Commissioned artists will be drawing on a variety of source material–family oral histories, documents, photographs–to examine their own relationship to the Great Migration through a variety of investigations and platforms. Building on this process, the Institute will invite local teachers as well as educators from cities where the exhibition will travel to engage with the ideas and process of the exhibition–those of the history of the Great Migration as well as ideas about public memory, self-determination, and resilience –through the lens of primary source materials. Teachers will actively explore questions such as: What can we learn by investigating the documents, photographs, and other items within archives and collections? What is missing from these materials? How do we understand these absences? How can these materials be used in the classroom to teach critical thinking, problem-solving, and creative response skills? What does it mean to understand the present by exploring the past?
Through an intensive week spent in Jackson, MS, teachers will investigate ways in which engagement with primary sources can be embedded within classroom learning. Using the Mississippi Museum of Art as a home base, teachers will spend time at the Mississippi Department of Archives and History, at the Mississippi Civil Rights Museum, at the Museum of Mississippi History, as well as with local and national experts around related topics. As a culminating project for the week, teachers will develop a thematic unit that will become part of a TGM resource guide for educators.
About the Institute
- Learn about the historical context surrounding the Great Migration at the Two Mississippi Museums—Museum of Mississippi History and Mississippi Civil Rights Museum.

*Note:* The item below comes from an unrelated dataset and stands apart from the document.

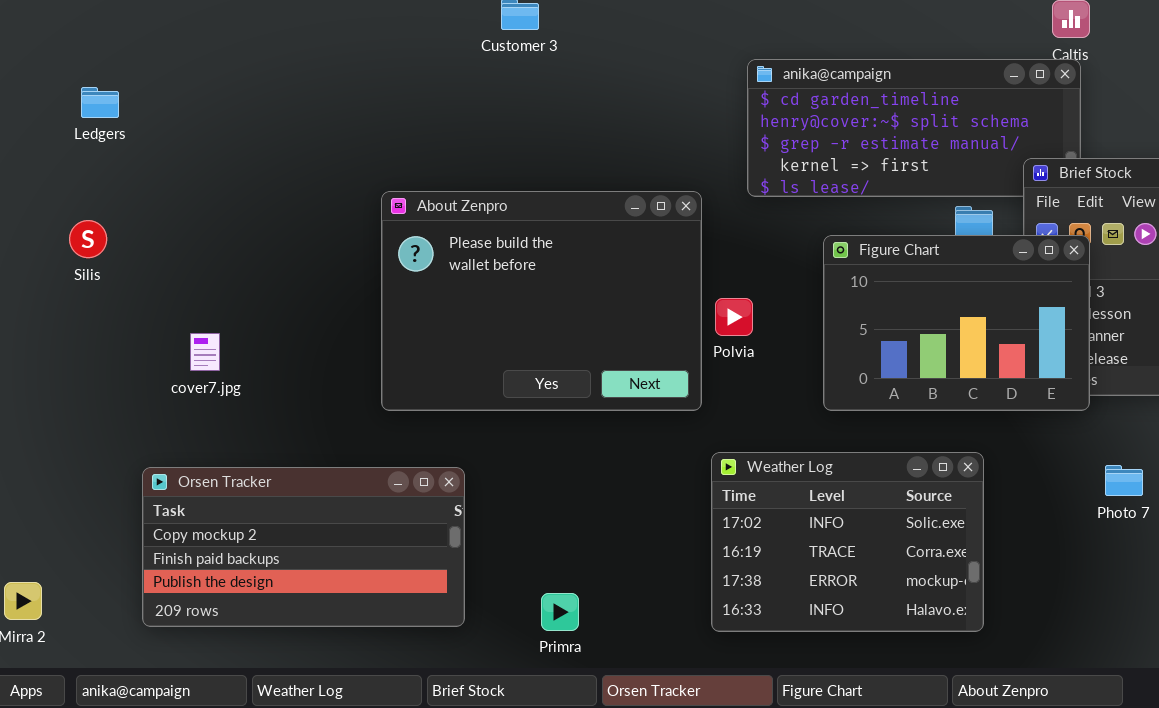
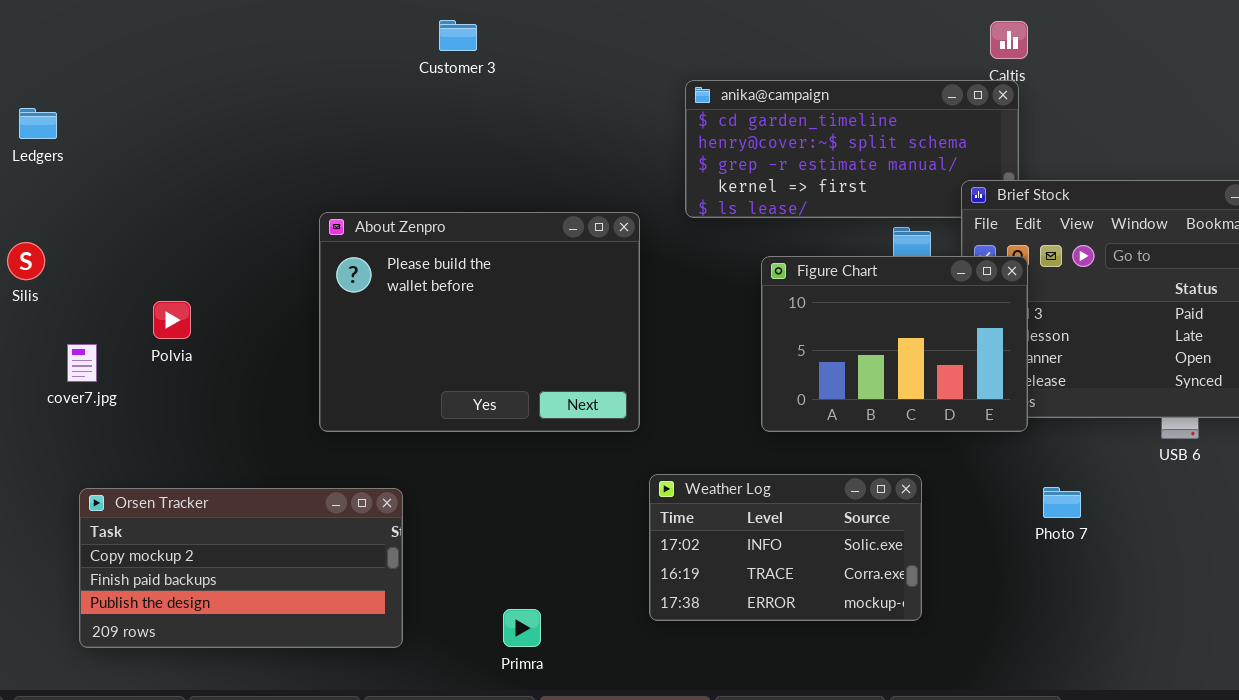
Polvia: [715,298,753,336] -> [153,301,191,339], moved
cover7.jpg: [190,333,220,371] -> [67,344,97,382], moved
Weather Log: [711,452,984,632] -> [649,474,922,621], resized
Primra: [541,593,579,631] -> [503,609,541,647], moved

- Explore A Movement in Every Direction: Legacies of the Great Migration, the exhibit at the Mississippi Museum of Art featuring twelve of the most acclaimed African American artists working today. These commissioned works examine the profound impact of the Great Migration on the social and cultural life of the United States.
- Experience The Negro Motorist Green Book, on display at the Two Mississippi Museums July 2–September 25, 2022.
- Conduct research at the state archives, and discover primary sources to share with your students.
- Create materials that introduce themes of the Great Migration to your students.
- Workshops will be led by staff from both museums, as well as educators from Facing History and Ourselves. Facing History and Ourselves will connect the Great Migration to identity, memory, and legacy.
- Meet acclaimed writer and educator Eve Ewing. She is the award-winning author of four books: the poetry collections Electric Arches and 1919, the nonfiction work Ghosts in the Schoolyard: Racism and School Closings on Chicago’s South Side, and most recently a novel for young readers, Maya and the Robot. Ewing is also an assistant professor at the Crown Family School of Social Work, Policy, and Practice at the University of Chicago. She uses archival materials in her work to connect and engage readers with history, including the Great Migration when her own grandmother moved from Mississippi to Chicago.
Applicants
This workshop will welcome twenty K–12 teachers made up of both in-state and national educators. Teachers from Mississippi, as well as Baltimore, Brooklyn, Los Angeles, and other cities where Mississippians settled during the Great Migration, will receive priority.
- Dates: July 18-22, 2022
- In-state stipend: $500
- Out-of-state stipend: $1200
- Hotels and lunches covered by institute
- CEUs will be offered.
- Application opens January 12 and closes February 28, 2022.